All other blood work was pretty awesome as well-protein, creatinine, hemoglobin, glucose (74 mg/dL with 70-100 being normal). Vitamin D was 59.9 ng/mL with 30-100 being normal. Thank you Colorado sunshine. My weight is good too, 118.6 lbs at 5'-4 1/4" (about what I weighed when I was on the track team in high school) puts my BMI at 20.2 with normal being 18.5-25.9. I won't bore the internets with any more details than that.
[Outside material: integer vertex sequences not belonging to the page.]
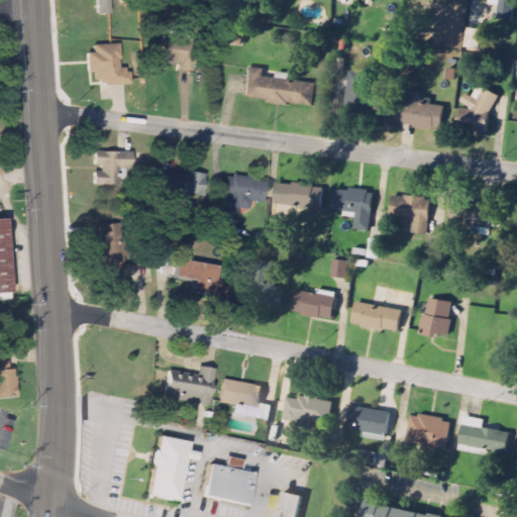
[(109,0),(96,0),(96,14),(110,14),(109,0)]
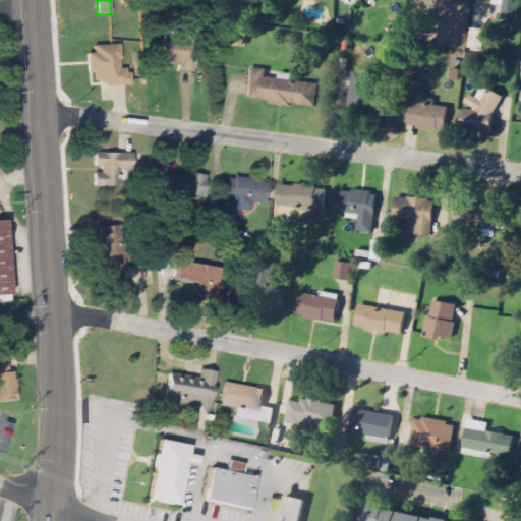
[(238,0),(238,13),(254,14),(254,0),(238,0)]
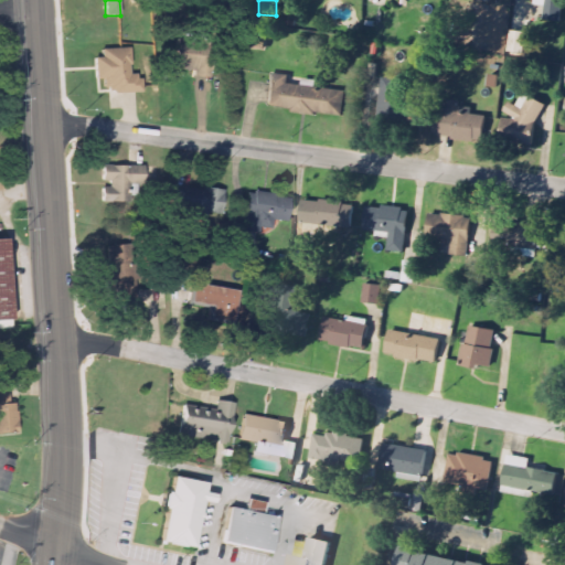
[(544,20),(561,22),(563,0),(534,0),(534,6),(545,7),(544,20)]
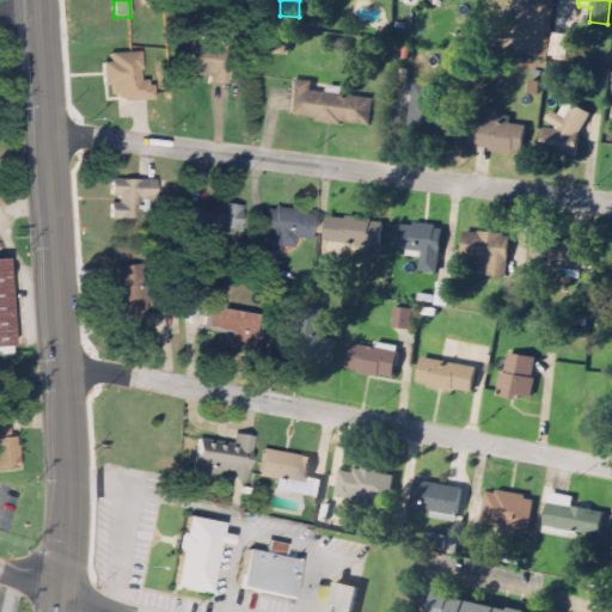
[(551,56),(568,59),(570,36),(554,34),(551,56)]
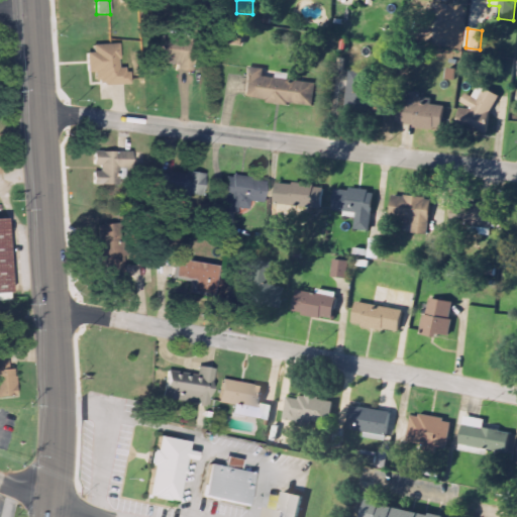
[(244,39),(225,37),(224,44),(243,47),(244,39)]
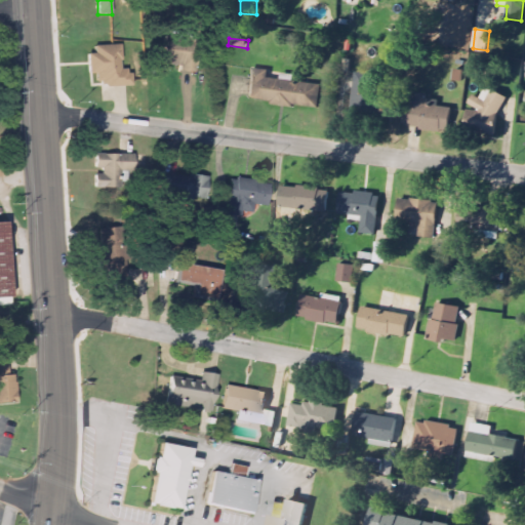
[(87,54),(87,75),(94,74),(95,87),(130,85),(130,69),(122,69),(121,45),(93,46),(94,54),(87,54)]
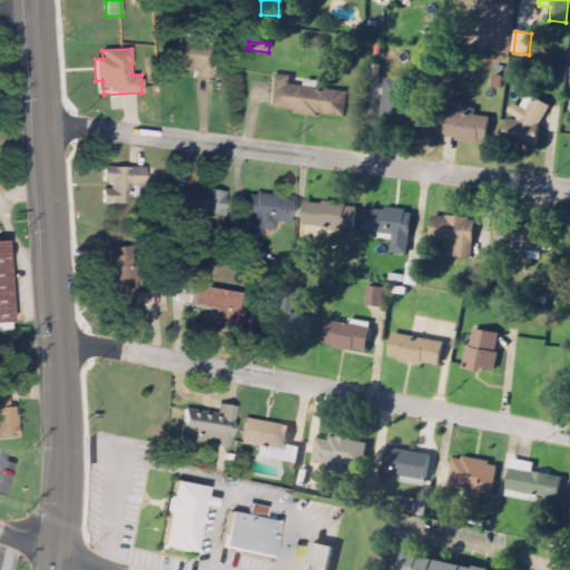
[(349,91),(291,87),(292,77),(272,75),(269,110),(345,117),(349,91)]
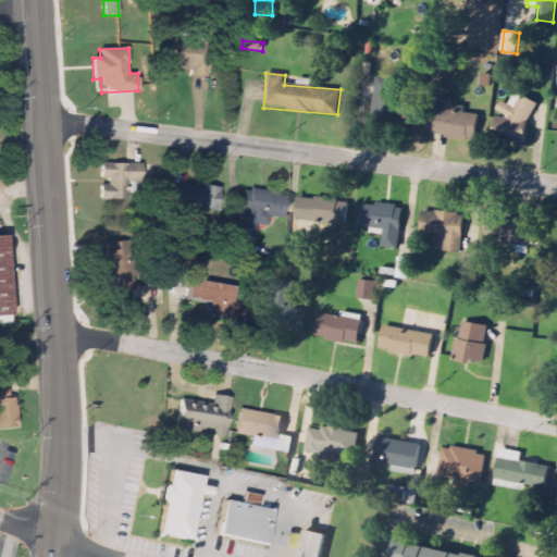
[(374,115),(396,116),(397,79),(375,78),(374,115)]
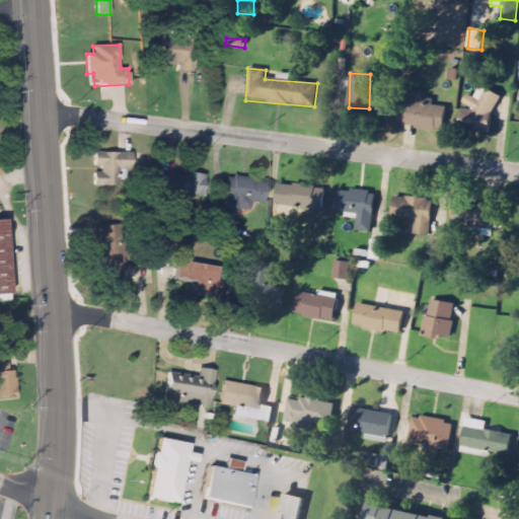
[(490,135),(492,117),(502,96),(480,86),(475,96),(466,95),(464,99),(463,108),(460,115),(458,129),(467,130),(472,132),(490,135)]
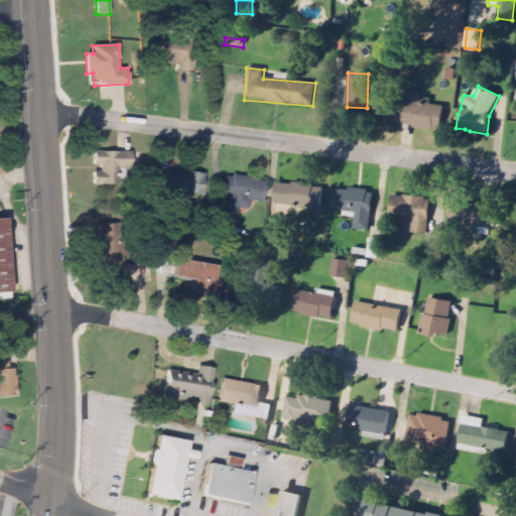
[(399,126),(441,130),(443,106),(430,105),(431,99),(421,98),(421,92),(402,91),(399,126)]
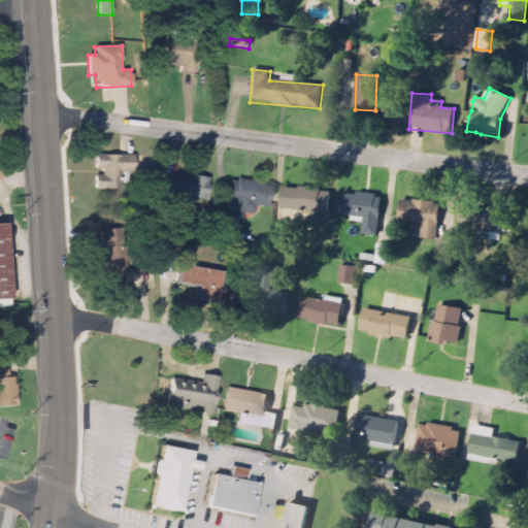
[(133,154),(94,154),(94,187),(120,188),(120,169),(133,169),(133,154)]
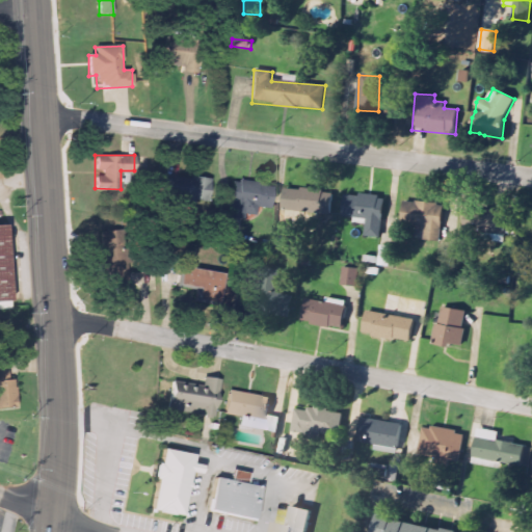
[(210,181),(163,176),(161,195),(176,197),(175,202),(207,206),(210,181)]
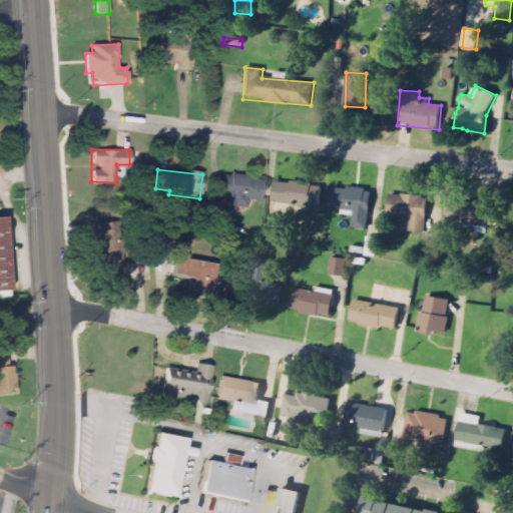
[(220,210),(234,212),(235,207),(246,208),(247,200),(261,202),(263,179),(223,175),(220,210)]
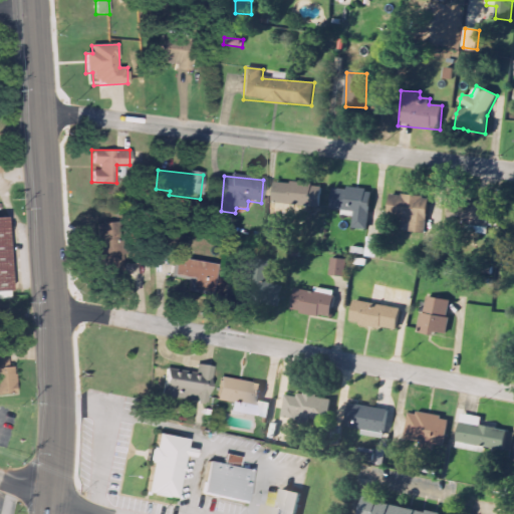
[(320,207),(321,185),(273,183),(272,204),(320,207)]
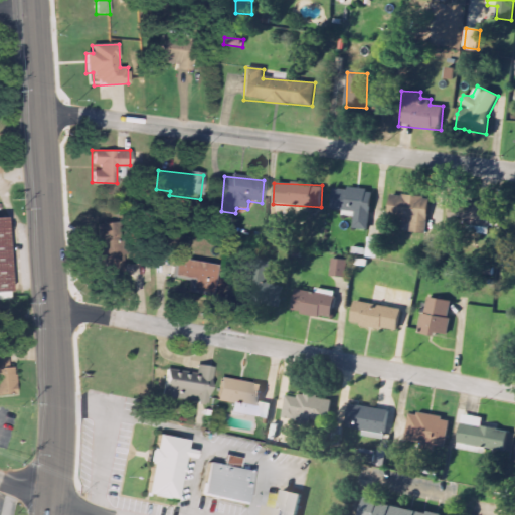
[(368,230),(372,192),(333,188),(331,210),(355,212),(353,229),(368,230)]
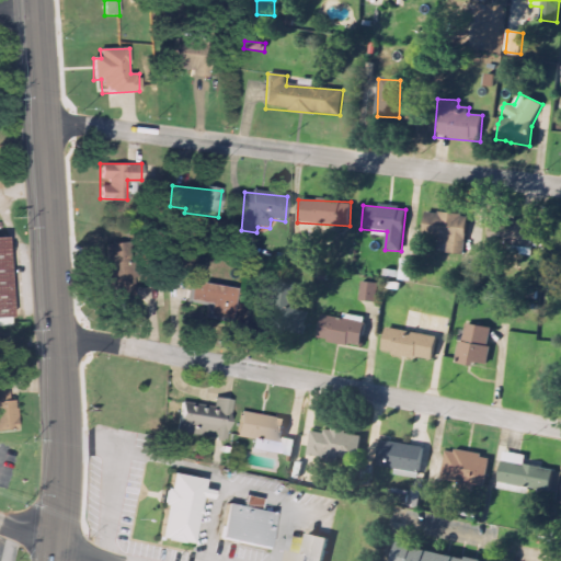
[(449,238),(448,254),(466,254),(466,214),(424,214),(424,238),(449,238)]
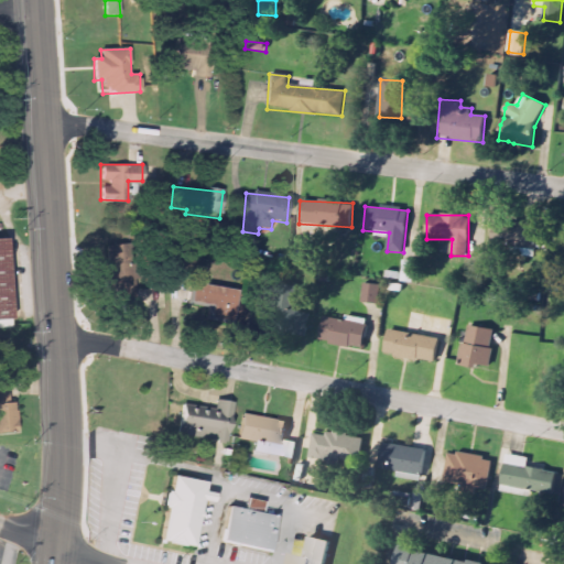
[(492,223),(492,246),(538,248),(538,224),(492,223)]
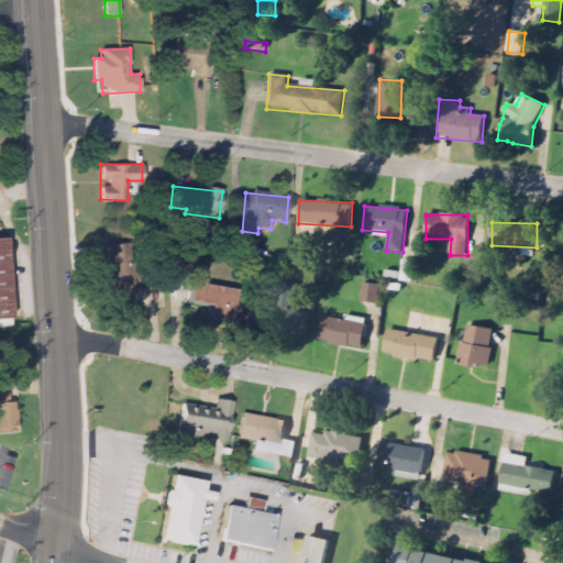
[(4,240),(0,240),(0,318),(10,318),(4,240)]
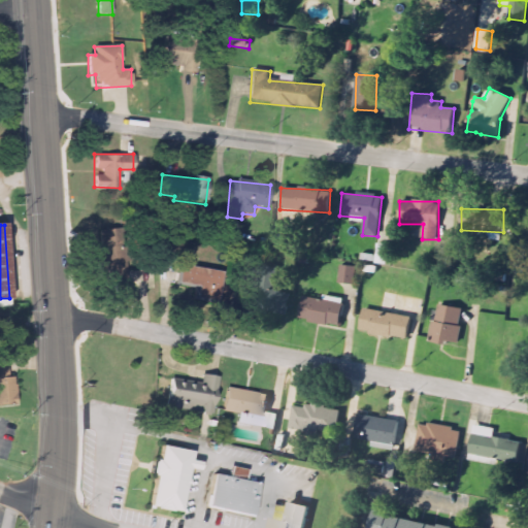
[(126,284),(120,229),(99,231),(104,286),(126,284)]
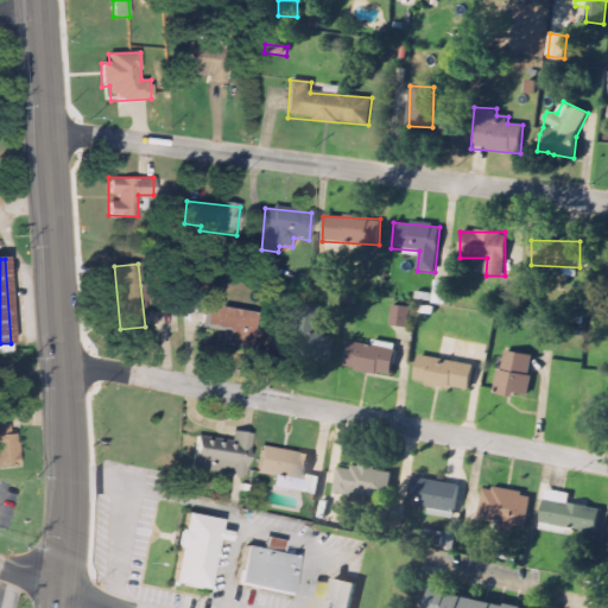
[(448,283),(435,282),(434,304),(447,305),(448,283)]
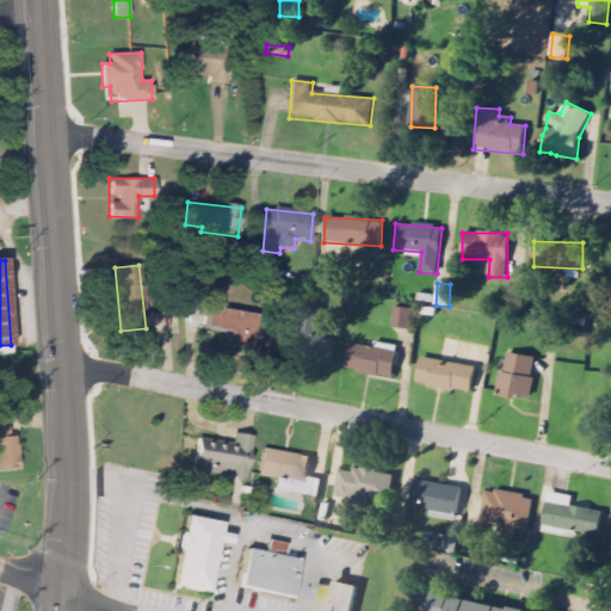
[(251,351),(257,314),(208,307),(205,329),(226,333),(224,346),(251,351)]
Time Magazine just published a cover story called, 'Ending the War on Fat', and the cover features a plea to, 'Eat Butter'. And while I'm happy that we're finally having a national discussion about the wrong-headed vilification of healthy fats I also worry that Americans will miss the point without the equally important message about the harm of processed foods, grains, sugar, etc. You can't eat lots of fat and lots of carbs and sugar and processed food. The message here is not to start spreading loads of butter on your oversized blueberry muffin. Or to start chopping loads of bacon into your pancake batter. It's important to take the wide view when looking at nutrition. What does your total diet look like? And if you look at the diets of the current leading voices in nutrition - not typical doctors and registered dieticians but folks who are on the front lines of actually helping people. Folks who've healed themselves with nutrition. Whether they're promoting paleo or low carb/high fat or ketosis or even veganism the common theme is loads of vegetables with healthy fats thrown in (and supplements if you're vegan). The bulk of the meal is veggies and the meats and/or fats are the side dish. I laughed hearing one paleo guy saying his diet was 70% vegan while discussing with a vegan friend the big similarities between their diets. I don't fall into any particular camp, I'm all about whatever foods and percentages of macro-nutrients work for a particular individual. Quibbling over the details as many in these camps do is pointless in the face of the huge health crisis the world faces (and this problem is global). Hopefully the Time article will have people re-thinking and overhauling their diets or at least becoming interested and looking into the research and experimenting for themselves. After all everybody deserves to feel so good that they look forward to their yearly physical.